The harmony between what this verse says and what our experiences say is that it is our new born-again spirit that hears God’s voice. Although God has spoken and still does speak in an audible voice at times, very few people experience this. God speaks to our inner person (spirit) and our inner person hears Him. The problem comes when we aren’t sensitive to, or controlled by, our spirit but are walking in the vanity of our mind. The Bible calls this walking in the flesh instead of the Spirit, Galatians 5:16-18.
Man is a spirit, soul, and body. Our spirits are as perfect as they will ever be in heaven. If we will change our thinking so that we believe what God says in His Word about who we are and what we have, then this agreement between our spirit and soul forms a majority and our flesh will experience the life of God that has been deposited in our spirits.
Prayer, Bible study, fasting, fellowship, etc. are ways of refocusing our mind’s attention away from the voice of this world and back to the voice of our Shepherd who is constantly communicating with our spirit. If we fail to renew our minds, we can live our entire time on this earth without experiencing the abundant life that Jesus provided for us. Listen, and you will hear His voice speak to you through His Word today.
John 8:4-5 “They say unto him, Master, this woman was taken in adultery, in the very act. Now Moses in the law commanded us, that such should be stoned: but what sayest thou?”
This was possibly the most potentially damaging temptation the scribes and Pharisees ever presented to Jesus. Much of Jesus’ widespread popularity with the people was because of His examples of and teachings about God’s mercy and forgiveness towards sinners. This was received with great enthusiasm by the people who, before this time had been presented with only a harsh, legalistic, judgmental picture of God.

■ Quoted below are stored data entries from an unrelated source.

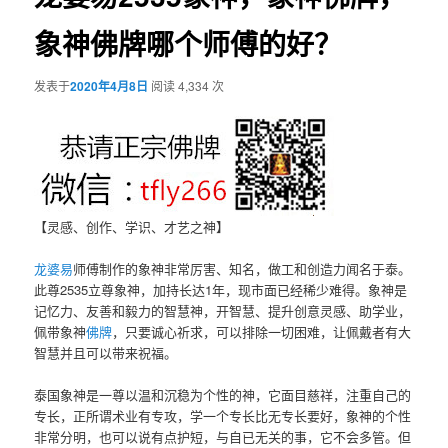
象神佛牌哪个师傅的好？
发表于
2020年4月8日
阅读 4,334 次
【灵感、创作、学识、才艺之神】
龙婆易
师傅制作的象神非常厉害、知名，做工和创造力闻名于泰。
此尊2535立尊象神，加持长达1年，现市面已经稀少难得。象神是
记忆力、友善和毅力的智慧神，开智慧、提升创意灵感、助学业，
佩带象神
佛牌
，只要诚心祈求，可以排除一切困难，让佩戴者有大
智慧并且可以带来祝福。
泰国象神是一尊以温和沉稳为个性的神，它面目慈祥，注重自己的
专长，正所谓术业有专攻，学一个专长比无专长要好，象神的个性
非常分明，也可以说有点护短，与自已无关的事，它不会多管。但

The scribes and Pharisees had often tried to portray Jesus as condoning or practicing sin because of His association with sinners and His ministry to them when it violated Jewish traditions, such as the Sabbath. However, Jesus had successfully turned every attack into a victory for the side of grace and mercy.
This time, the Jews felt that they had Him “cornered.” If Jesus held to His teachings of forgiveness and refused to stone this woman, He would be in direct rebellion to the law of Moses. This would give these Jews legal grounds to kill Jesus. On the other hand, if He stoned the woman as the law declared, the people would forsake Him. It looked like they had Him trapped either way He went.
As always, the foolishness of God is wiser than men, and Jesus rose to the occasion. He did not condone the sin nor disregard the law of Moses. He simply told the one who was without sin to cast the first stone. As the Holy Ghost began to convict them of their own sin, they all had to leave. They, therefore, could not fault Jesus for not stoning the woman. Jesus was justified in His forgiveness of this woman because He was operating under the dispensation of grace. Think about God’s grace today.